Large Time Behaviour and Metastability in Mean-Field Interacting Particle Systems
Abstract
This thesis studies the large time behaviour and metastability in weakly interacting Markov processes with jumps. Our motivation is to quantify the large time behaviour of various networked systems that arise in practice.
The first set of results are for finite-state mean-field interacting particle systems. We first obtain a sharp estimate (in the exponential scale) on the time required for convergence of the empirical measure process of the $N$-particle system to its invariant measure; we show that when time is of the order of $\exp\{N\Lambda\}$ for a suitable constant $\Lambda > 0$, the process has mixed well and it is close to its invariant measure. We then obtain large-$N$ asymptotics of the second largest eigenvalue of the generator associated with the empirical measure process when it is reversible with respect to its invariant measure. We show that its absolute value scales as $\exp\{-N\Lambda\}$. The main tools used in establishing these results are the large deviation properties of the empirical measure process from its large-$N$ limit. As an application of the study of the large time behaviour, we also show the convergence of the empirical measure of the system of particles to a global minimum of a certain `entropy' function when particles are added over time in a controlled fashion. The controlled addition of particles is analogous to the cooling schedule associated with the search for a global minimum of a function using the simulated annealing algorithm.

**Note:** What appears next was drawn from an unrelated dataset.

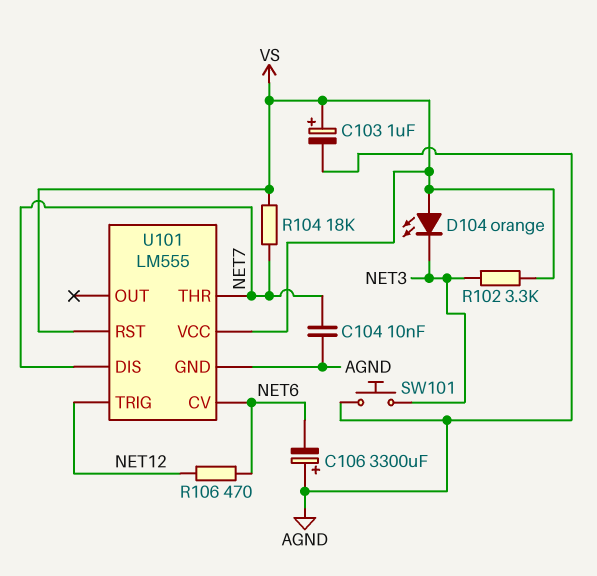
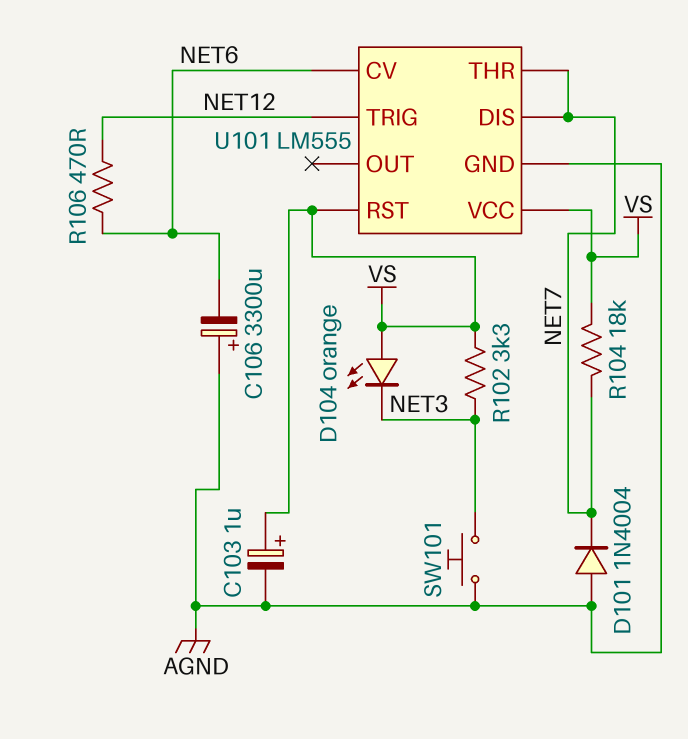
C104: 10nF (AGND, NET7) -> none
D101: none -> diode 1N4004 (A AGND, K NET7)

We then consider an extension of this finite-state mean-field model in which the particles are subject to a fast varying random environment. The second result of this thesis is the path-space large deviation principle (LDP) for the joint law of the empirical measure process of the particles and the occupation measure process of the fast environment. This extends previous results known for two time scale diffusions to two time scale mean-field models with jumps. Our proof is based on the method of stochastic exponentials. We characterise the rate function by studying a certain variational problem associated with an exponential martingale.
The third result is on the asymptotics of the invariant measure in countable-state mean-field models. The Freidlin-Wentzell quasipotential is the usual candidate rate function for the sequence of invariant measures indexed by the number of particles. We first provide two counterexamples where the quasipotential is not the rate function. The quasipotential arises from finite horizon considerations. However there are certain barriers that cannot be surmounted easily in any finite time horizon, but these barriers can be crossed in the stationary regime. Consequently, the quasipotential is infinite at some points where the rate function is finite. After highlighting this phenomenon, we study some sufficient conditions on a class of interacting particle systems under which one can continue to assert that the Freidlin-Wentzell quasipotential is indeed the rate function.